Kultur

Klassischer Musikmix mit Wein und Käse

Das Boulanger Trio begeisterte im Konzerthaus

„Boulanger“ ist im Französischen nicht nur die Bezeichnung für den Bäcker, sondern auch der Name von zwei Schwestern, die beide herausragende Komponistinnen waren: Nadia und Lili Boulanger. Nach ihnen hat sich das Boulanger Trio benannt, ein Klaviertrio, das aus drei jungen Musikerinnen besteht die sich 2006 in Hamburg zusammengefunden haben. Mittlerweile sind Karla Haltenwanger (Klavier), Birgit Erz (Violine) und Ilona Kindt (Violoncello) als eines der wenigen Vollzeit-Klaviertrios in Berlin beheimatet.

2012 startete das Ensemble seine eigene Konzertreihe, die Boulangerie, die regelmäßig in Hamburg und Berlin und seit dieser Saison auch im Musikverein Wien stattfindet. Bei jedem Konzert dieser Serie kombiniert das Trio klassisches Repertoire mit einem zeitgenössischen Stück, dessen Komponist während des Konzerts anwesend ist und mit den drei Musikerinnen über sein Schaffen spricht. Nach dem Konzert wird ein Büffet mit Baguette und Käse aufgebaut und Wein ausgeschenkt, dabei haben die Konzertbesucher die Möglichkeit, untereinander und mit den Musikern ins Gespräch zu kommen.

Bei der Berliner Boulangerie, die diesmal nicht wie sonst im Radialsystem, sondern im Konzerthaus veranstaltet wurde, stand Haydns frühes Es-Dur-Trio auf dem Programm, das mit einem Triowerk des aus Kuba stammenden Komponisten Jorge E. López (*1955) und Dmitiri Schostakowitschs zweitem Klaviertrio kombiniert wurde. Bevor Lopez’ Stück gespielt wurde, baten ihn die drei Damen auf die Bühne, um mit ihm über seine Musik zu sprechen. Lopez ist ein echtes Multitalent. Sein Klaviertrio op. 22 wird geprägt von virtuosem Laufwerk, dissonanten Clustern im Klavier und klanglichen Gesten in hoher Lage bei den Streichern, die sich einer melodischen Linie verweigern. Die drei Musikerinnen widmen sich diesen – bisweilen recht widerborstigen – Klängen mit viel Enthusiasmus und packen auch richtig zu, wenn die Musik es verlangt. Dass sie auch sehr intim in feinen Pianofarben musizieren können, zeigen sie in Haydns Trio.

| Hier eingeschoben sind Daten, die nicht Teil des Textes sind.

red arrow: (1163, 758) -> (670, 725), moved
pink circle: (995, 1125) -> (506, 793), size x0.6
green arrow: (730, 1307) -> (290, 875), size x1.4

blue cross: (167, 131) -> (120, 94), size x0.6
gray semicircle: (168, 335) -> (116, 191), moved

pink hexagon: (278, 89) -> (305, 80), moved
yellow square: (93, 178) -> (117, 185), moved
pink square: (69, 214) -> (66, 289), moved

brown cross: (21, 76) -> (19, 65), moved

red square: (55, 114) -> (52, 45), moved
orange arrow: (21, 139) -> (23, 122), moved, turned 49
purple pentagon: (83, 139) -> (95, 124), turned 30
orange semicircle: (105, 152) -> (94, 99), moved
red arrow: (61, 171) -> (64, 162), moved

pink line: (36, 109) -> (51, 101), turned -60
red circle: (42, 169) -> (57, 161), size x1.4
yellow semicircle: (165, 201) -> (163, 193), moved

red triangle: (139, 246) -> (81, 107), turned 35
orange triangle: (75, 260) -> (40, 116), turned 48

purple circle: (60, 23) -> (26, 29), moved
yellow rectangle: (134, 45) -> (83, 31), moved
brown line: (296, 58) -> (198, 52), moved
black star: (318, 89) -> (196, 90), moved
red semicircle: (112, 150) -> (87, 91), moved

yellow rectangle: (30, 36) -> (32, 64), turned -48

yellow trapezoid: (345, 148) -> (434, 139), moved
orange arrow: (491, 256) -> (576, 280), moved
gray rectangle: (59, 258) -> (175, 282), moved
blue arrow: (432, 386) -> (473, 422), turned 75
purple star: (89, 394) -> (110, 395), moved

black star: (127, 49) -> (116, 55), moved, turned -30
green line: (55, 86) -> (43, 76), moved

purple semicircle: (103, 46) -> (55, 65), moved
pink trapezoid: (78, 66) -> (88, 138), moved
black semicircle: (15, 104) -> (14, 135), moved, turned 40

Das Ensemble hat mittlerweile ein Niveau des Zusammenspiels entwickelt, das nur entstehen kann, wenn man über Jahre hinweg ständig zusammenarbeitet. Auch die klangliche Verschmelzung zwischen dem Klavier und den Streichern ist beachtlich, viel dazu trägt der Klavierton Karla Haltenwangers bei. Ihr Bestes geben die drei Musikerinnen bei Schostakowitsch. Sein zweites Klaviertrio entstand im Andenken an den früh verstorbenen Musik- und Literaturwissenschaftler Iwan Sollertinski und ist voller Trauer. Die drei Musikerinnen agieren hier mit einer rauschhaften Besessenheit als ginge es um Leben oder Tod. Ein großartiger Abschluss eines großartigen Konzerts!